Ryan menyampaikan, terhadap berita acara kesepakatan 2014 yang tidak ditandatangani oleh PT Pelindo dan PT PSP, lantas kenapa diterbitkan Surat Keputusan KSOP mengenai tarif? " Inilah yang menjadi pertanyaan besar," tandasnya
Kuasa Hukum PT PSP, Joshi Mayer Hutapea menambahkan, kesaksian saksi yang dihadirkan Pelindo, semakin menguatkan kesepakatan tarif di 2014, cacat hukum.
"Kesaksian saksi membuat terang bahwa tarif tersebut cacat hukum. Tim perumus sudah mencoba mengusulkan formulasi, namun ditolak. Lalu, diberitahukan secara lisan bahwa dasar hukumnya adalah Permenhub 35 Tahun 2007, namun tim perumus tidak diberitahukan bahwa pasal 14 mengatur bahwa peraturan tersebut tidak bisa menjadi dasar hukum formulasi untuk bongkar muat petikemas," ucapnya.
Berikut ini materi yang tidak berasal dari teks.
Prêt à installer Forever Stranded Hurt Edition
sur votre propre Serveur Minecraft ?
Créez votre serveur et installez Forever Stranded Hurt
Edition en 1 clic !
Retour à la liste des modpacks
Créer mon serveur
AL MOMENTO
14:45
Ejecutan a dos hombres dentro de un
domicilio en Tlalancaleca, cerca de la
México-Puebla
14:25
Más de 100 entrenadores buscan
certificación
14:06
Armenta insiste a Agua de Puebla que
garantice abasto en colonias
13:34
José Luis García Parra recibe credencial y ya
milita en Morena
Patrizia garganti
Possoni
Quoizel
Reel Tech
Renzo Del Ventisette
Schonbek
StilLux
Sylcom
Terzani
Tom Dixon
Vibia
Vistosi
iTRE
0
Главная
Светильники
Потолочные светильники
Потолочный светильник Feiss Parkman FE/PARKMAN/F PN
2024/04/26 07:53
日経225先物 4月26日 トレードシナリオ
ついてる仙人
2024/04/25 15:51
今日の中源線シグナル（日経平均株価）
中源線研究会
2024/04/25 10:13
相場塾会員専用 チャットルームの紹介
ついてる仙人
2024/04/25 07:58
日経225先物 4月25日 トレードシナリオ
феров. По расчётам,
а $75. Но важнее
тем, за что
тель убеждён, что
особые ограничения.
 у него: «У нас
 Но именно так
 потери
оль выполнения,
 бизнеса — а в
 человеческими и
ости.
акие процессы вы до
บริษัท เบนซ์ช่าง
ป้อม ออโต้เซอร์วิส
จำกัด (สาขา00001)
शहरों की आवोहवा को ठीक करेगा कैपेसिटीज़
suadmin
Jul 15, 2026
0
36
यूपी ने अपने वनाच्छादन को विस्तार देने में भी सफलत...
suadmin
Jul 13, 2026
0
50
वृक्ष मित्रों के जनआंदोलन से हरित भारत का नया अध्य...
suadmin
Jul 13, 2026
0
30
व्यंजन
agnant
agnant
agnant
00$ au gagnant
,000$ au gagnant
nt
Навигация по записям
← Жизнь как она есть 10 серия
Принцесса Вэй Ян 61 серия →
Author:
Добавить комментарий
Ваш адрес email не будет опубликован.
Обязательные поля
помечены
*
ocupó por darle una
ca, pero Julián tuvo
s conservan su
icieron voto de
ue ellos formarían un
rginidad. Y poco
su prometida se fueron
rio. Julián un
"Menurut kami, kok aneh ya tarif bongkar muat petikemas jauh lebih mahal daripada bongkar muat jenis barang yang lain, padahal ruang lingkup pekerjaan jenis barang lain jauh lebih berat dari pada petikemas, karena untuk petikemas sudah menggunakan teknologi modern yaitu container crane.
Dan, perlu diketahui tim perumus yaitu ketua dan sekretaris ini baru ditunjuk di rapat terakhir, padahal di undangan kepada mereka ketika rapat pertama tidak ada terkait kedudukan mereka sebagai tim perumus. Selain itu Penggugat juga sayangnya masih belum memahami perbedaan jenis petikemas biasa dengan petikemas open door dari segi bentuk, fungsi dan juga penanganannya terus berusaha mendalilkan tarif open door merupakan perpanjangan tarif 2014 yang cuma berlaku 1 tahun" sambung Joshi.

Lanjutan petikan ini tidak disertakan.